Le procès s’était prolongé une semaine et le conseil de la défense avait répondu aux différents articles de la mise en accusation, lorsque Sacheverell prononça le discours qui avait été composé pour lui par Atterbury, Smallridge et Friend, et revu par Harcourt et par Phipps : il le déclama avec entraînement et avec conviction. Ce discours éloquent produisit sur la plupart des auditeurs une profonde impression.

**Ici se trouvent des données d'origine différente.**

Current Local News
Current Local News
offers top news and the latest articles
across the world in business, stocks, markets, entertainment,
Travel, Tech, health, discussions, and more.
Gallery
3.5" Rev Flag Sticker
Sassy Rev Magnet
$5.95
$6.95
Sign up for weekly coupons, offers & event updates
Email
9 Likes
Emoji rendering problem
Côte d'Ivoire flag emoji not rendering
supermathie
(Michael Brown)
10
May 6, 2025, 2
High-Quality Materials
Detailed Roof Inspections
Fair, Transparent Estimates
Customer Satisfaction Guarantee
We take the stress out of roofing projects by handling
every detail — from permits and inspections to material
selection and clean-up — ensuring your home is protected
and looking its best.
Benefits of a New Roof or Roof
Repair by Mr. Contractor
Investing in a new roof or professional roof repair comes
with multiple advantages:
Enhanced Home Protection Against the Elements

La reine elle-même parut fort émus. Il importait peu que le discours fût diamétralement opposé aux doctrines invoquées par la mise en accusation, il importait peu qu’il fût audacieux et qu’on le prît au fond pour une artificieuse répétition des opinions déjà émises par l’orateur ; ce qu’il fallait, c’est qu’il fût approprié à la circonstance et qu’il décidât de l’issue du procès.

Les critiques les plus sévères s’étonnèrent du profond et rare savoir qui se trouvait déployé dans cette défense, tandis que les esprits superficiels se sentirent électrisés et vaincus par la puissance de ce pathos extraordinaire : les gens sérieux applaudirent avec impartialité, et les cœurs tendres ne purent s’empêcher de verser d’abondantes larmes.

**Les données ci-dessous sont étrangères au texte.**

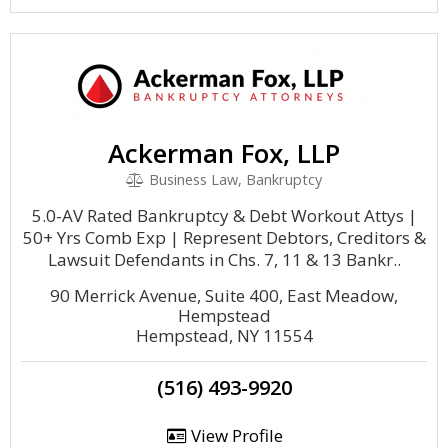
Ackerman Fox, LLP
Business Law, Bankruptcy
5.0-AV Rated Bankruptcy & Debt Workout Attys |
50+ Yrs Comb Exp | Represent Debtors, Creditors &
Lawsuit Defendants in Chs. 7, 11 & 13 Bankr..
90 Merrick Avenue, Suite 400, East Meadow,
Hempstead
Hempstead, NY 11554
(516) 493-9920
View Profile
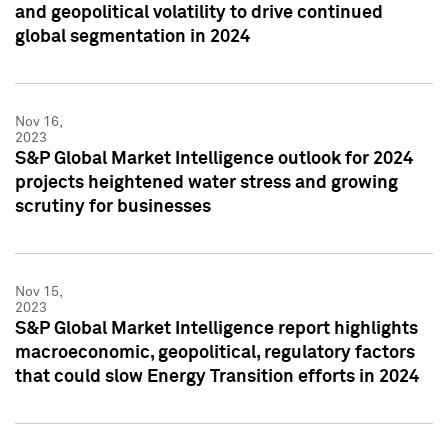
and geopolitical volatility to drive continued
global segmentation in 2024
Nov 16,
2023
S&P Global Market Intelligence outlook for 2024
projects heightened water stress and growing
scrutiny for businesses
Nov 15,
2023
S&P Global Market Intelligence report highlights
macroeconomic, geopolitical, regulatory factors
that could slow Energy Transition efforts in 2024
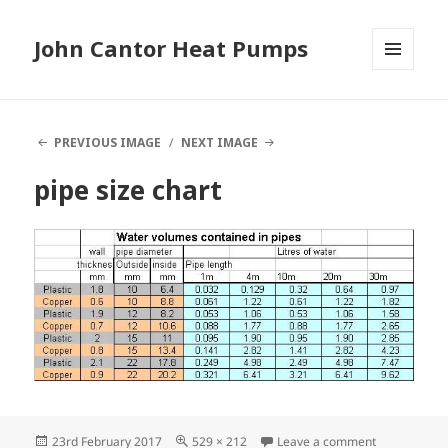
John Cantor Heat Pumps
MENU
AND
WIDGETS
PREVIOUS IMAGE
NEXT IMAGE
pipe size chart
Posted
Full
on pipe size 
23rd February 2017
529 × 212
Leave a comment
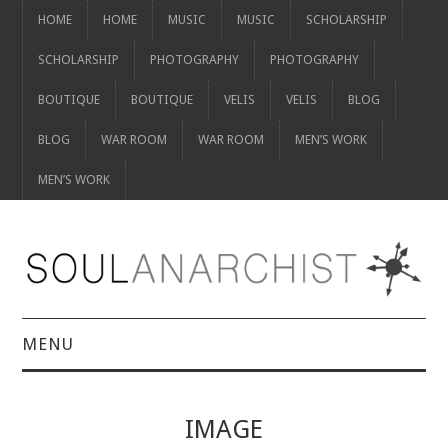
HOME
HOME
MUSIC
MUSIC
SCHOLARSHIP
SCHOLARSHIP
PHOTOGRAPHY
PHOTOGRAPHY
BOUTIQUE
BOUTIQUE
VELIS
VELIS
BLOG
BLOG
WAR ROOM
WAR ROOM
MEN’S WORK
MEN’S WORK
MENU
HOME
IMAGE
HOME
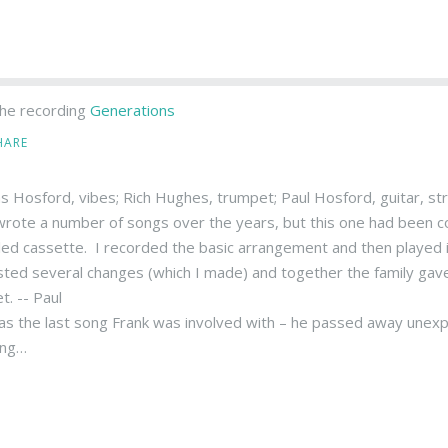
he recording
Generations
HARE
 Hosford, vibes; Rich Hughes, trumpet; Paul Hosford, guitar, st
wrote a number of songs over the years, but this one had been com
led cassette. I recorded the basic arrangement and then played it
ted several changes (which I made) and together the family gave i
t. -- Paul
as the last song Frank was involved with – he passed away unexp
ong…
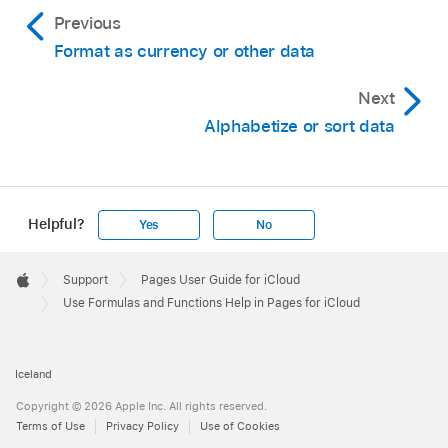
Previous
Format as currency or other data
Next
Alphabetize or sort data
Helpful?
Yes
No
Apple
Footer

Support
Pages User Guide for iCloud
Apple
Use Formulas and Functions Help in Pages for iCloud
Iceland
Copyright © 2026 Apple Inc. All rights reserved.
Terms of Use
Privacy Policy
Use of Cookies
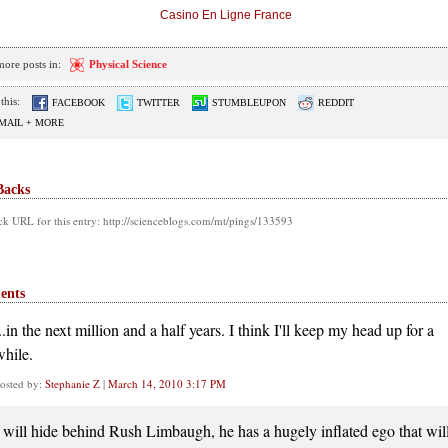
Casino En Ligne France
more posts in:
Physical Science
this:
FACEBOOK
TWITTER
STUMBLEUPON
REDDIT
MAIL + MORE
Backs
k URL for this entry: http://scienceblogs.com/mt/pings/133593
ents
..in the next million and a half years. I think I'll keep my head up for a
while.
osted by:
Stephanie Z
|
March 14, 2010 3:17 PM
I will hide behind Rush Limbaugh, he has a hugely inflated ego that wil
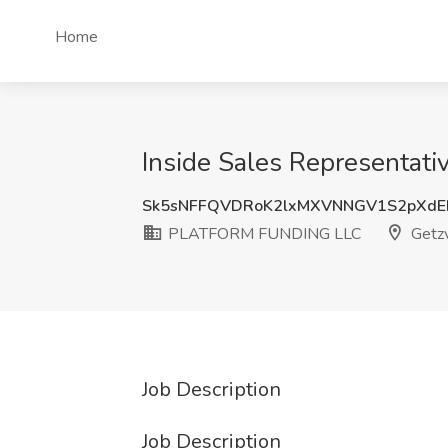
Home
Inside Sales Representat
Sk5sNFFQVDRoK2lxMXVNNGV1S2pXdE
PLATFORM FUNDING LLC
Getzv
Job Description
Job Description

La publication de ce discours, qui fut simultanée, porta aux nues la popularité du docteur. On commença généralement à espérer ou qu’il serait honorablement acquitté, ou que la punition qu’on lui infligerait serait asser douce pour équivaloir à un acquittement.

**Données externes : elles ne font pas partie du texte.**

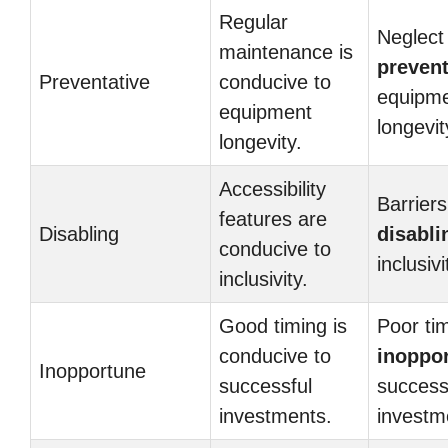
Regular
Neglect 
maintenance is
prevent
Preventative
conducive to
equipm
equipment
longevit
longevity.
Accessibility
Barriers
features are
Disabling
disabli
conducive to
inclusivi
inclusivity.
Good timing is
Poor tim
conducive to
inoppo
Inopportune
successful
success
investments.
investm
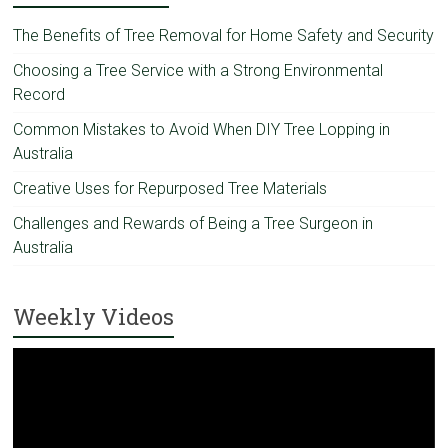
The Benefits of Tree Removal for Home Safety and Security
Choosing a Tree Service with a Strong Environmental
Record
Common Mistakes to Avoid When DIY Tree Lopping in
Australia
Creative Uses for Repurposed Tree Materials
Challenges and Rewards of Being a Tree Surgeon in
Australia
Weekly Videos
Video
Player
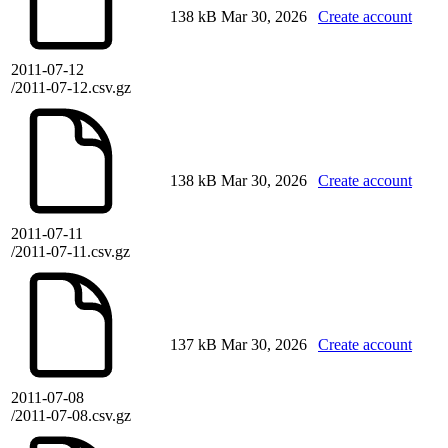
138 kB
Mar 30, 2026
Create account
2011-07-12
/2011-07-12.csv.gz
138 kB
Mar 30, 2026
Create account
2011-07-11
/2011-07-11.csv.gz
137 kB
Mar 30, 2026
Create account
2011-07-08
/2011-07-08.csv.gz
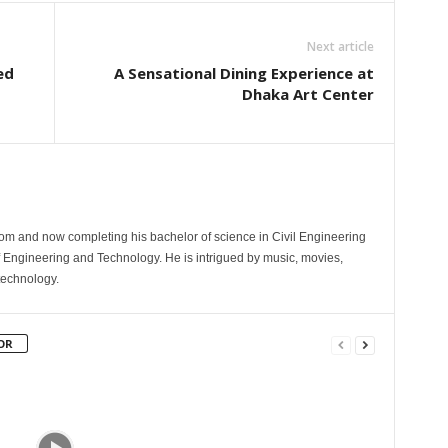
Next article
ed
A Sensational Dining Experience at
Dhaka Art Center
com and now completing his bachelor of science in Civil Engineering
 Engineering and Technology. He is intrigued by music, movies,
technology.
OR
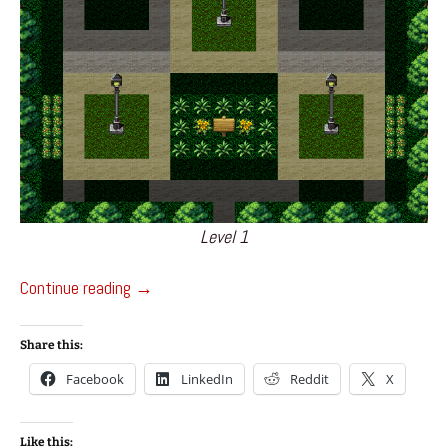
Level 1
Night At The Park – Game Jam Project
Continue reading
→
Share this:
Facebook
LinkedIn
Reddit
X
Like this:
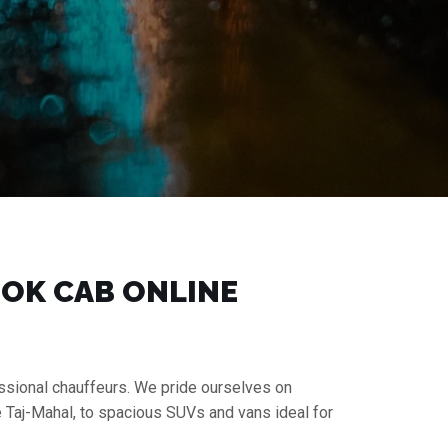
BOOK CAB ONLINE
essional chauffeurs. We pride ourselves on
e Taj-Mahal, to spacious SUVs and vans ideal for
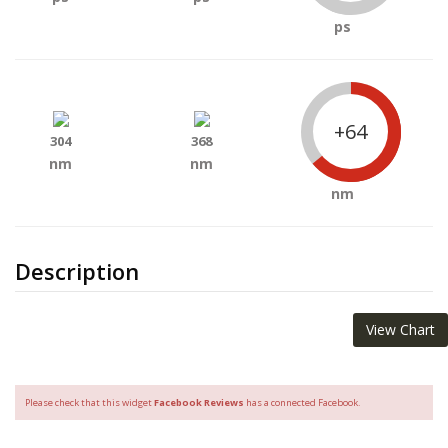
ps
+64
304
368
nm
nm
nm
Description
View Chart
Please check that this widget
Facebook Reviews
has a connected Facebook.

Ce qu’il y a de certain, c’est que le parti du haut clergé devina son triomphe, et dès lors son exaltation ne connut plus de bornes ; on improvisa des festins dans les tavernes et dans les cafés fréquentés par les tories ; les convives y faisaient de copieuses libations, se réjouissant par avance de la chute présumée des whigs, et se félicitant l’un l’autre avec enthousiasme de la brillants attitude de leur apôtres. On eut même à réprimer certains troubles nocturnes dans les rues ; mais le lendemain matin, les perturbateurs ayant manifesté une contrition sincère lorsqu’ils furent à jeun, les autorités se montrèrent indulgentes pour eux. Quelques attroupements se renouvelèrent encore dans les alentours du Temple et de Westminster-Hall : mais, comme les émeutiers se tinrent sur la réserve, on les laissa se disperser d’eux-mêmes.